La situation est restée tendue vendredi 11 octobre à la Martinique, malgré l’instauration d’un couvre-feu nocturne, sur fond de protestation contre la vie chère. Toute la nuit de jeudi à vendredi, les forces de l’ordre ont tenté de contenir les émeutiers qui ont érigé des dizaines de barrages à travers l’île française des Antilles.
Selon une source préfectorale à l’Agence France-Presse (AFP), trente-deux interpellations ont été effectuées et douze blessés légers sont à relever parmi les forces de l’ordre. Quelque 150 véhicules ont brûlé, dont ceux d’une société de location, et quatorze locaux commerciaux ont été incendiés. Les quelques kilomètres d’autoroute séparant Le Lamentin de Fort-de-France semblent former le cœur des affrontements. C’est sur cette route que sont mortes sur le coup jeudi soir deux personnes à moto qui circulaient sans casque à contresens et qui ont percuté une voiture.
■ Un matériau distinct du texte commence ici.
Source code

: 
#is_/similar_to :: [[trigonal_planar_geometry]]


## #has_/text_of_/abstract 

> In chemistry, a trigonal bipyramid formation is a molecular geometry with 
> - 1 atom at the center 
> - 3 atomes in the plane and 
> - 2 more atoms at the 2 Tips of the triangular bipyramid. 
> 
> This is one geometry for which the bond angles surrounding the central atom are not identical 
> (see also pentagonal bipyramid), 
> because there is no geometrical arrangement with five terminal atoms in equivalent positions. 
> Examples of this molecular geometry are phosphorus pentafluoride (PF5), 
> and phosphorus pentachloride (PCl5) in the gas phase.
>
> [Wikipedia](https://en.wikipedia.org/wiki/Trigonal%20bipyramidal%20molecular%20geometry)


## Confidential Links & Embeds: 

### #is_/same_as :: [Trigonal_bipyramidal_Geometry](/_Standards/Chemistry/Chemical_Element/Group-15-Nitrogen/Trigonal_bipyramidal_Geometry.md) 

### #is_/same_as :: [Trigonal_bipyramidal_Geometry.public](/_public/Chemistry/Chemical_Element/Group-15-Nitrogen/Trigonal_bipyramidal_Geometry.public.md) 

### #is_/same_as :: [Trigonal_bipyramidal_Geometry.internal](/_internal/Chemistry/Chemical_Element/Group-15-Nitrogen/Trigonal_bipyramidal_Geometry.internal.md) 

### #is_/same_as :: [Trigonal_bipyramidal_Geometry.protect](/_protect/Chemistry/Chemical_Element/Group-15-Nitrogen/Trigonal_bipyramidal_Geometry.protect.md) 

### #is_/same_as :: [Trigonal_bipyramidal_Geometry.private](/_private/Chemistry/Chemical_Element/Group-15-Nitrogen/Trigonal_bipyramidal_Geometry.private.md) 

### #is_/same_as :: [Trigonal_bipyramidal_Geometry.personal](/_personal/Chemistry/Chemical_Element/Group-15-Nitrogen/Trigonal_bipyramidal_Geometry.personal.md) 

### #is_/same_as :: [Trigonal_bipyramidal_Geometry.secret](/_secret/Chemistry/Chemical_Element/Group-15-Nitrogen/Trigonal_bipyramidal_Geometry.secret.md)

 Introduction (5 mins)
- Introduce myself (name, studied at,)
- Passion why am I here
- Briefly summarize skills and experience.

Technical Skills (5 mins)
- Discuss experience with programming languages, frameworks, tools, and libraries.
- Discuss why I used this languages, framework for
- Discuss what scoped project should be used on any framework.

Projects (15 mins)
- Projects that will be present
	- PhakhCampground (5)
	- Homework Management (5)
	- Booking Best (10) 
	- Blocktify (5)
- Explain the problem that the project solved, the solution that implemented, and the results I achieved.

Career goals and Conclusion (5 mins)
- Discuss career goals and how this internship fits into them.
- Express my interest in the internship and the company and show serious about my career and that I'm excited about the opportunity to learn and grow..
La Martinique est en proie depuis septembre à une mobilisation contre la vie chère lancée par un mouvement baptisé Rassemblement pour la protection des peuples et des ressources afro-caribéens (RPPRAC), qui a dégénéré avec des violences urbaines. Celles-ci semblent avoir passé un cap depuis la nuit de mercredi à jeudi, avec de nombreux épisodes de pillages et d’actes de vandalisme qui se sont poursuivis dans la nuit de jeudi à vendredi en dépit d’un couvre-feu de 21 heures à 5 heures.
Réouverture de l’aéroport
Au Carbet, l’unique pharmacie du village a brûlé. Sur la nationale 2, qui relie les localités du littoral nord-caraïbe à Fort-de-France, de nombreuses intersections étaient encore encombrées de débris calcinés, stigmates des barrages installés durant la nuit. En milieu de journée, un correspondant de l’AFP a dénombré une dizaine d’amas fumants qui obstruaient partiellement la chaussée entre le centre-ville de Fort-de-France et le campus universitaire, situé dans la commune voisine de Schoelcher.
En revanche, l’aéroport de Fort-de-France a rouvert vendredi matin avec l’atterrissage d’un premier vol en provenance de République dominicaine peu après 10 heures (16 heures à Paris), après avoir dû fermer la veille, en raison de l’intrusion sur les pistes d’une centaine de manifestants. Huit personnes ont été arrêtées à la suite de cet envahissement, a appris l’AFP de source policière. L’intrusion, sur fond de rumeur de renforts policiers démentie par la préfecture, a provoqué le déroutement vers la Guadeloupe de trois avions et plus de 1 000 passagers. Ces passagers devaient repartir pour la Martinique dans l’après-midi, a indiqué la préfecture de Guadeloupe dans un communiqué. Une partie d’entre eux a passé la nuit sur des lits de camp dans un gymnase de Pointe-à-Pitre transformé en centre d’hébergement, a constaté une journaliste de l’AFP.
Ecoles fermées et plan blanc au CHU
La préfecture de la Martinique a annoncé l’interdiction jusqu’à lundi des manifestations et des rassemblements. Déjà fermées jeudi, les écoles sont restées closes vendredi « compte tenu de l’incertitude du contexte social actuel », selon le rectorat. Le CHU de la Martinique a annoncé jeudi le déclenchement d’un plan blanc et les pharmacies de l’île ont déclaré « ne plus être en mesure d’assurer les services d’urgence ».
Sans qu’il soit possible d’établir un lien avec les émeutes, le corps sans vie d’un homme criblé de balles a été retrouvé vendredi après-midi à Four-à-Chaux, un quartier populaire du Lamentin, a indiqué la préfecture dans un communiqué. Dans la nuit de mercredi à jeudi, un homme de 20 ans est mort en marge du pillage d’un centre commercial, selon la même source, et un autre, âgé de 30 ans, a été « grièvement blessé par balle », d’après une source policière.
Le mouvement contre la vie chère, thématique récurrente dans les outre-mer, a été lancé début septembre par le RPPRAC, qui exige un alignement des prix des produits alimentaires sur l’Hexagone, affichés 40 % plus chers à la Martinique. Plusieurs tables rondes réunissant les services de l’Etat, les collectivités locales, les acteurs économiques et le RPPRAC ont été organisées, sans débouchés positifs jusque-là.